The global warming story has in part been based on a 1998 paper that showed a "Hockeystick" increase in temperatures in the 20th century. Unfortunately that hockeystick looks to have been based on iffy statistical analysis of iffy statistics rather than anything else.
See this MIT Technology Review article and (and for the statistically aware the raw source and further details are at the authors' website. There are numerous relvant linked pages to the one I linked too.
The key bit IMO (from the MIT article):
Canadian scientists Stephen McIntyre and Ross McKitrick have uncovered a fundamental mathematical flaw in the computer program that was used to produce the hockey stick. In his original publications of the stick, Mann purported to use a standard method known as principal component analysis, or PCA, to find the dominant features in a set of more than 70 different climate records.
But it wasn’t so. McIntyre and McKitrick obtained part of the program that Mann used, and they found serious problems. Not only does the program not do conventional PCA, but it handles data normalization in a way that can only be described as mistaken.
Now comes the real shocker. This improper normalization procedure tends to emphasize any data that do have the hockey stick shape, and to suppress all data that do not. To demonstrate this effect, McIntyre and McKitrick created some meaningless test data that had, on average, no trends.
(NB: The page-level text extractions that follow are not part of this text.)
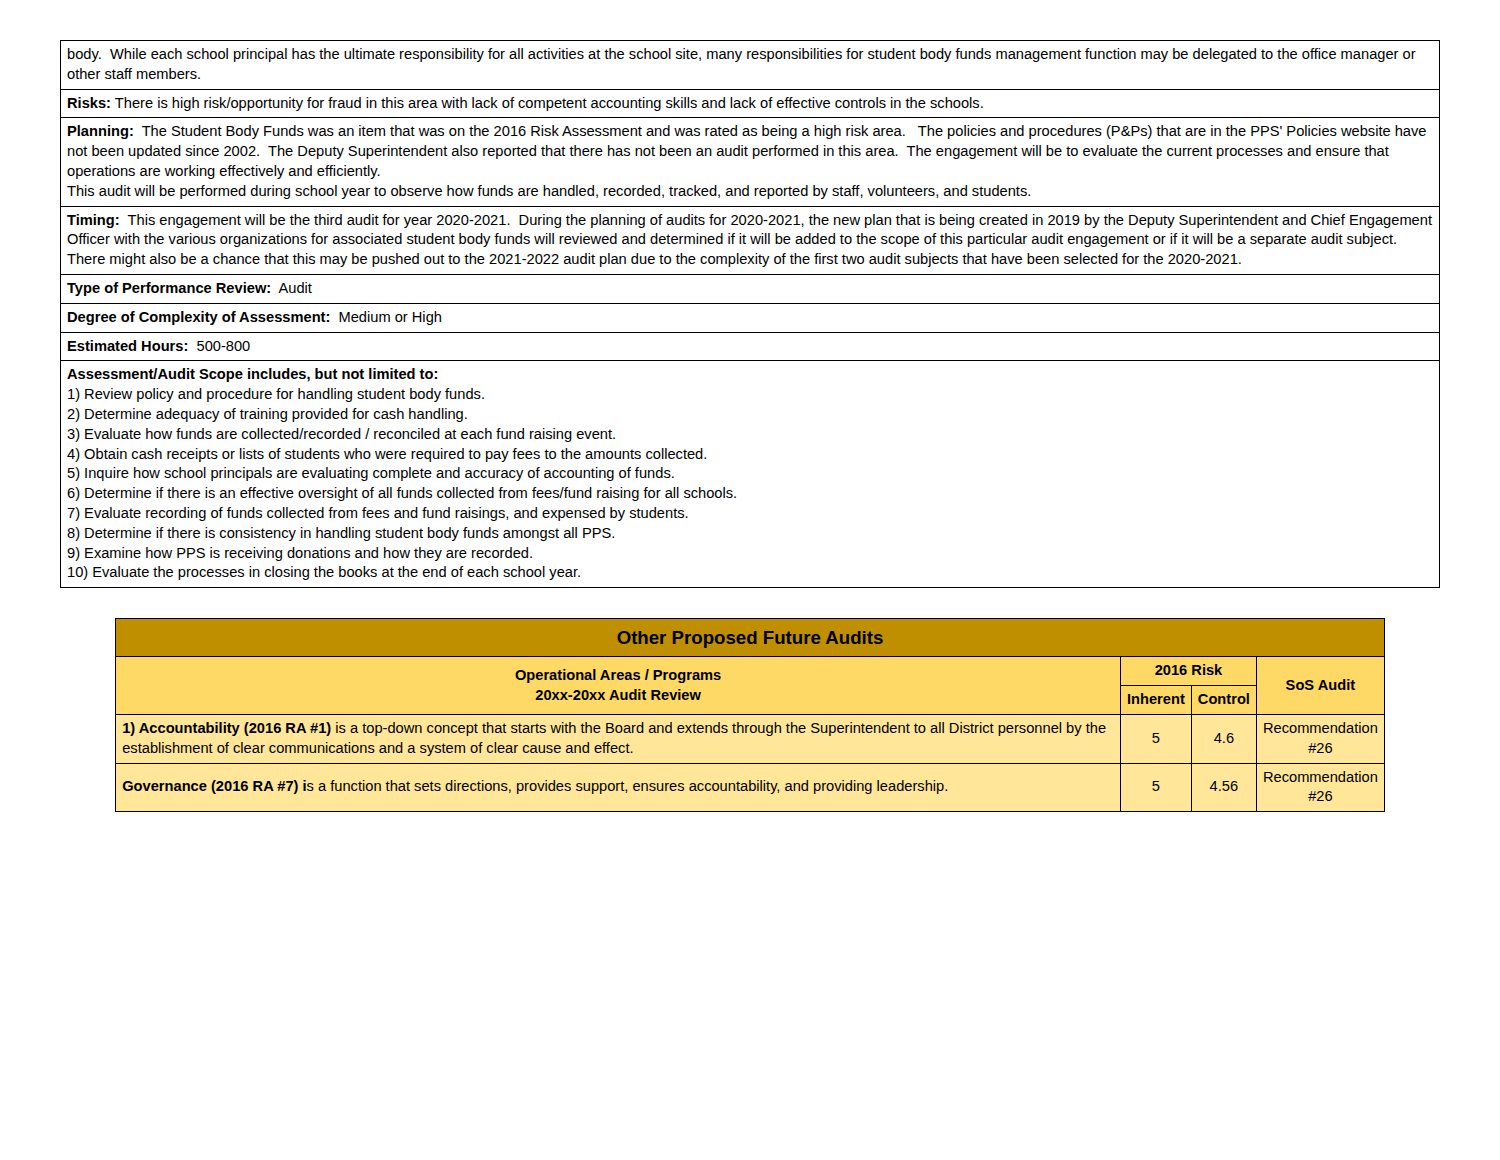| body. While each school principal has the ultimate responsibility for all activities at the school site, many responsibilities for student body funds management function may be delegated to the office manager or other staff members. |
| Risks: There is high risk/opportunity for fraud in this area with lack of competent accounting skills and lack of effective controls in the schools. |
| Planning: The Student Body Funds was an item that was on the 2016 Risk Assessment and was rated as being a high risk area. The policies and procedures (P&Ps) that are in the PPS' Policies website have not been updated since 2002. The Deputy Superintendent also reported that there has not been an audit performed in this area. The engagement will be to evaluate the current processes and ensure that operations are working effectively and efficiently. This audit will be performed during school year to observe how funds are handled, recorded, tracked, and reported by staff, volunteers, and students. |
| Timing: This engagement will be the third audit for year 2020-2021. During the planning of audits for 2020-2021, the new plan that is being created in 2019 by the Deputy Superintendent and Chief Engagement Officer with the various organizations for associated student body funds will reviewed and determined if it will be added to the scope of this particular audit engagement or if it will be a separate audit subject. There might also be a chance that this may be pushed out to the 2021-2022 audit plan due to the complexity of the first two audit subjects that have been selected for the 2020-2021. |
| Type of Performance Review: Audit |
| Degree of Complexity of Assessment: Medium or High |
| Estimated Hours: 500-800 |
| Assessment/Audit Scope includes, but not limited to: 1) Review policy and procedure for handling student body funds. 2) Determine adequacy of training provided for cash handling. 3) Evaluate how funds are collected/recorded / reconciled at each fund raising event. 4) Obtain cash receipts or lists of students who were required to pay fees to the amounts collected. 5) Inquire how school principals are evaluating complete and accuracy of accounting of funds. 6) Determine if there is an effective oversight of all funds collected from fees/fund raising for all schools. 7) Evaluate recording of funds collected from fees and fund raisings, and expensed by students. 8) Determine if there is consistency in handling student body funds amongst all PPS. 9) Examine how PPS is receiving donations and how they are recorded. 10) Evaluate the processes in closing the books at the end of each school year. |
| Other Proposed Future Audits |
| --- |
| Operational Areas / Programs 20xx-20xx Audit Review | 2016 Risk | SoS Audit |
| Inherent | Control |
| 1) Accountability (2016 RA #1) is a top-down concept that starts with the Board and extends through the Superintendent to all District personnel by the establishment of clear communications and a system of clear cause and effect. | 5 | 4.6 | Recommendation #26 |
| Governance (2016 RA #7) i s a function that sets directions, provides support, ensures accountability, and providing leadership. | 5 | 4.56 | Recommendation #26 |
This method of generating random data is called “Monte Carlo” analysis, after the famous casino, and it is widely used in statistical analysis to test procedures. When McIntyre and McKitrick fed these random data into the Mann procedure, out popped a hockey stick shape!
That discovery hit me like a bombshell, and I suspect it is having the same effect on many others. Suddenly the hockey stick, the poster-child of the global warming community, turns out to be an artifact of poor mathematics. How could it happen? What is going on? Let me digress into a short technical discussion of how this incredible error took place.
In PCA and similar techniques, each of the (in this case, typically 70) different data sets have their averages subtracted (so they have a mean of zero), and then are multiplied by a number to make their average variation around that mean to be equal to one; in technical jargon, we say that each data set is normalized to zero mean and unit variance. In standard PCA, each data set is normalized over its complete data period; for key climate data sets that Mann used to create his hockey stick graph, this was the interval 1400-1980. But the computer program Mann used did not do that. Instead, it forced each data set to have zero mean for the time period 1902-1980, and to match the historical records for this interval. This is the time when the historical temperature is well known, so this procedure does guarantee the most accurate temperature scale. But it completely screws up PCA. PCA is mostly concerned with the data sets that have high variance, and the Mann normalization procedure tends to give very high variance to any data set with a hockey stick shape. (Such data sets have zero mean only over the 1902-1980 period, not over the longer 1400-1980 period.)
The net result: the “principal component” will have a hockey stick shape even if most of the data do not.
As the MIT article says, this doesn't disprove Global Warming per se but it most certainly means that some of the more alarmist claims need to be re-examined. After all about the worst outcomes of all would be for policy makers to conclude that the environmentalists were just BSing when in fact there was a real problem struggling to be seen beneath all the shoddy data.